Header Ads

Merasa Terganggu, Chevron 'Ancam' Jero Wacik

Beberapa persoalan hukum serta kebijakan di Indonesia saat ini membuat Chevron Pacifik Indonesia (CPI) merasa terganggu. Bila kondisi tersebut tidak berubah di 2013 Chevron 'mengancam' akan menurunkan investasinya di Indonesia, sehingga akan berdampak pada penurunan produksi minyak.

"Ancaman' tersebut diketahui detikFinance melalui beberapa dokumen surat CPI yang ditujukan kepada Kepala Satuan Kerja Sementara Pelaksana Kegiatan Hulu Minyak dan Gas Bumi (SK Migas) Jero Wacik yang juga Menteri ESDM.
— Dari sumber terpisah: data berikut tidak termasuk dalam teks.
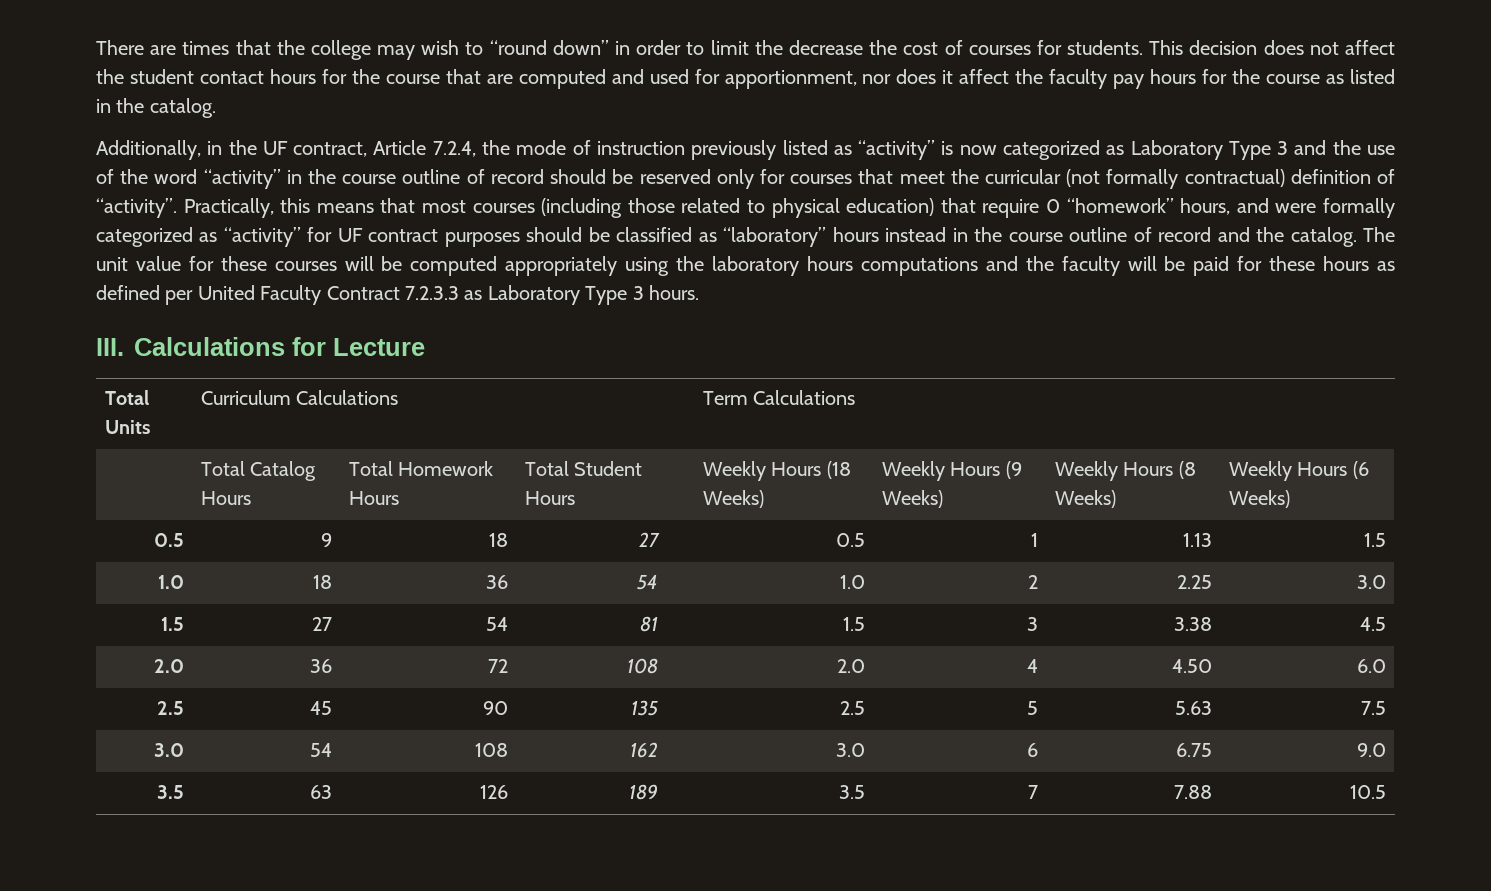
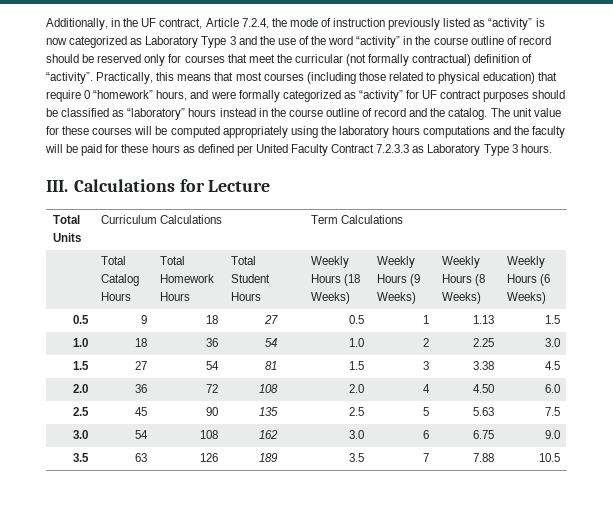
[96,40,1396,60] [96,69,1396,89] [96,98,216,118] There are times that the college may wish to “round down” in order to limit the decrease the cost of courses for students. This decision does not affect the student contact hours for the course that are computed and used for apportionment, nor does it affect the faculty pay hours for the course as listed in the catalog. // -> (46, 24) none

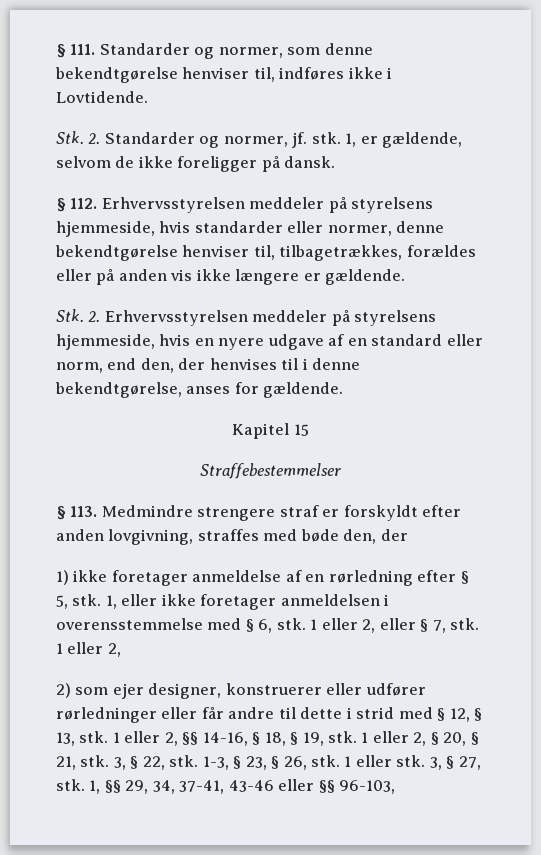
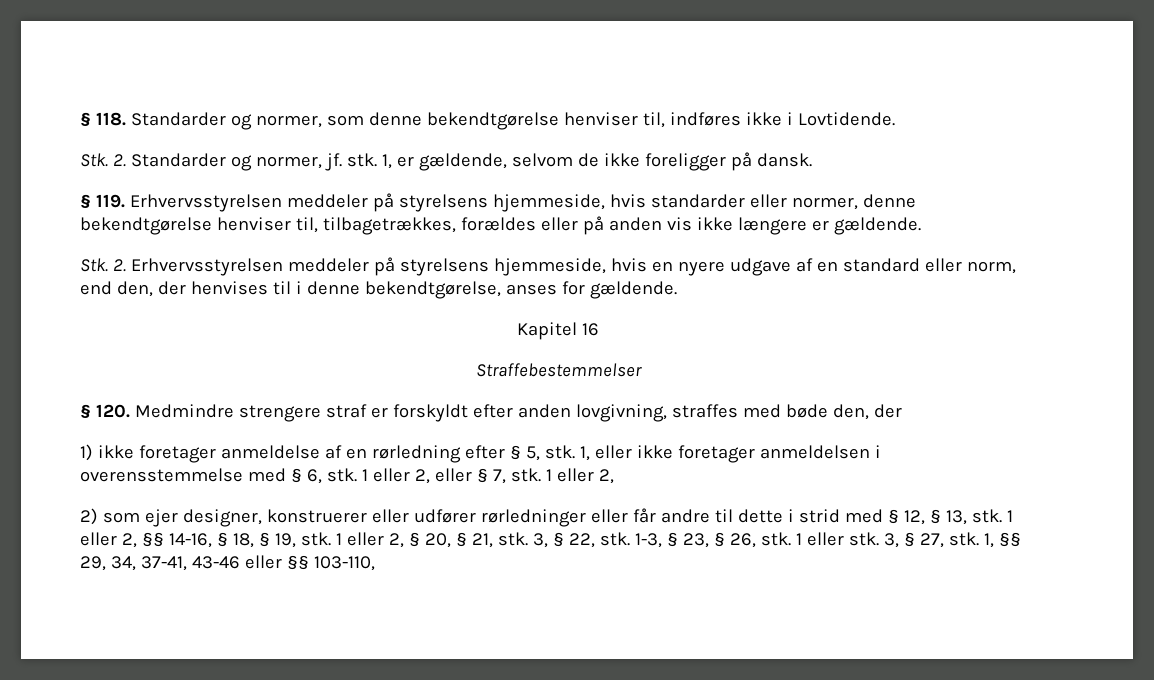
[56,44,96,58] § 111. -> [80,112,126,127] § 118.
[70,198,98,209] 112. -> [95,194,125,208] 119.
[293,424,309,436] 15 -> [581,323,599,336] 16
[70,506,98,517] 113. -> [95,404,130,418] 120.
[339,780,396,794] 96-103, -> [313,556,375,571] 103-110,

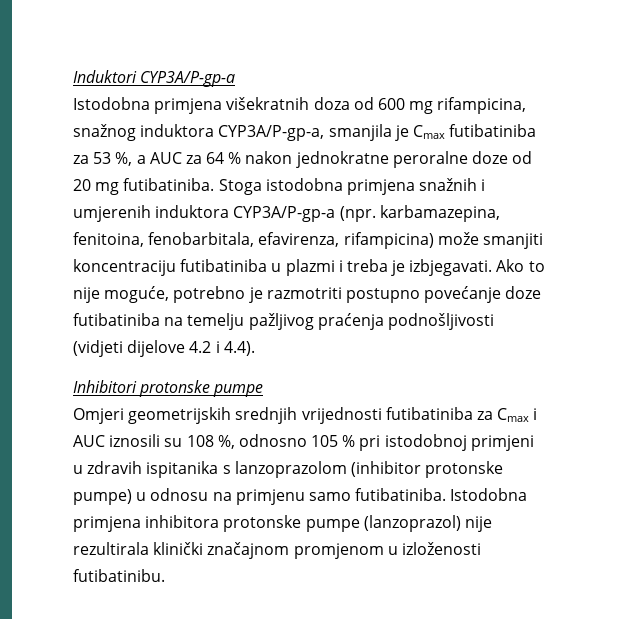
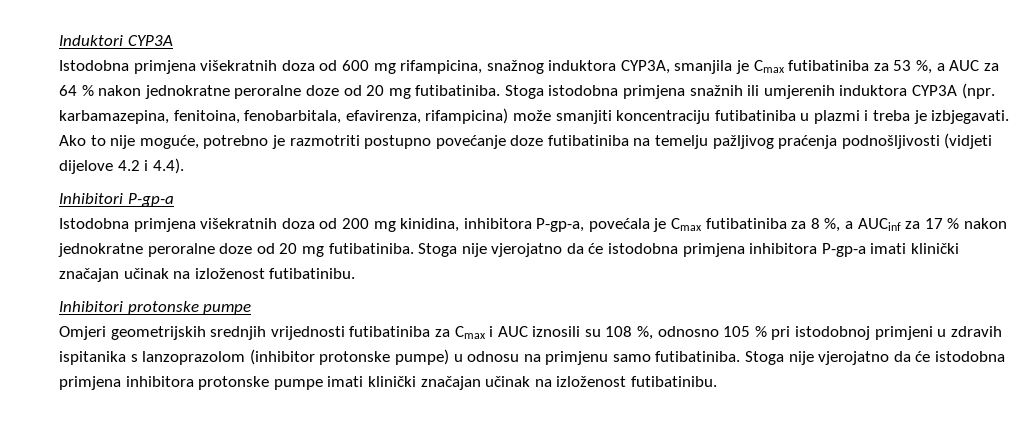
[140,71,236,87] CYP3A/P-gp-a -> [127,35,173,46] CYP3A
[218,125,325,141] CYP3A/P-gp-a, -> [620,60,670,74] CYP3A,
[481,179,486,191] i -> [747,85,760,96] ili
[233,206,336,222] CYP3A/P-gp-a -> [912,85,958,96] CYP3A
(255, 348) none -> [59,193,174,207] [59,218,1007,232] [58,243,960,257] [59,268,356,282] // Inhibitori P-gp-a // Istodobna primjena višekratnih doza od 200 mg kinidina, inhibitora P-gp-a, povećala je Cmax futibatiniba za 8 %, a AUCinf za 17 % nakon jednokratne peroralne doze od 20 mg futibatiniba. Stoga nije vjerojatno da će istodobna primjena inhibitora P-gp-a imati klinički značajan učinak na izloženost futibatinibu.
[450,488,528,501] [73,515,492,532] [73,542,481,559] Istodobna primjena inhibitora protonske pumpe (lanzoprazol) nije rezultirala klinički značajnom promjenom u izloženosti -> [745,351,1006,365] [59,376,627,390] Stoga nije vjerojatno da će istodobna primjena inhibitora protonske pumpe imati klinički značajan učinak na izloženost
Dalam surat yang dikirimkan Presiden Direktur Chevron Pacifik Indonesia Hamid Batubara kepada Jero Wacik tertanggal 30 November 2012 isinya akan menurunkan investasi di 8 blok minyak Chevron di Indonesia, apabila mengalami 5 hal.

Kutipan dari surat tersebut :

"Kami mempunyai hak untuk menurunkan investasi yang mengakibatkan penurunan produksi apabila terjadi," tulis Hamid Batubara yang dikutip detikFinance, Kamis (10/1/2013).

"Apabila terjadi perubahan yang besar terhadap iklim investasi di Indonesia, perlakuan kriminalisasi yang berlanjut terhadap aktiviitas-aktivitas yang diatur oleh SK Migas dan ESDM, hilangnnya persetujuan ekspor atau pinalti sebagai akibat BI 13 (aturan Bank Indonesia) dan adanya perubahan-pperubahan yang fiskal sebagai akibat dari GR 79 (soal cost recovery) dan atau apabila kami mengalami penundaan di luar kebiasaan dari persetujuan kontrak dan afe (persetujuan pengeluaran belanja investasi) dikarenakan kegiatan transisi di dalam SK Migas," tulis Hamid.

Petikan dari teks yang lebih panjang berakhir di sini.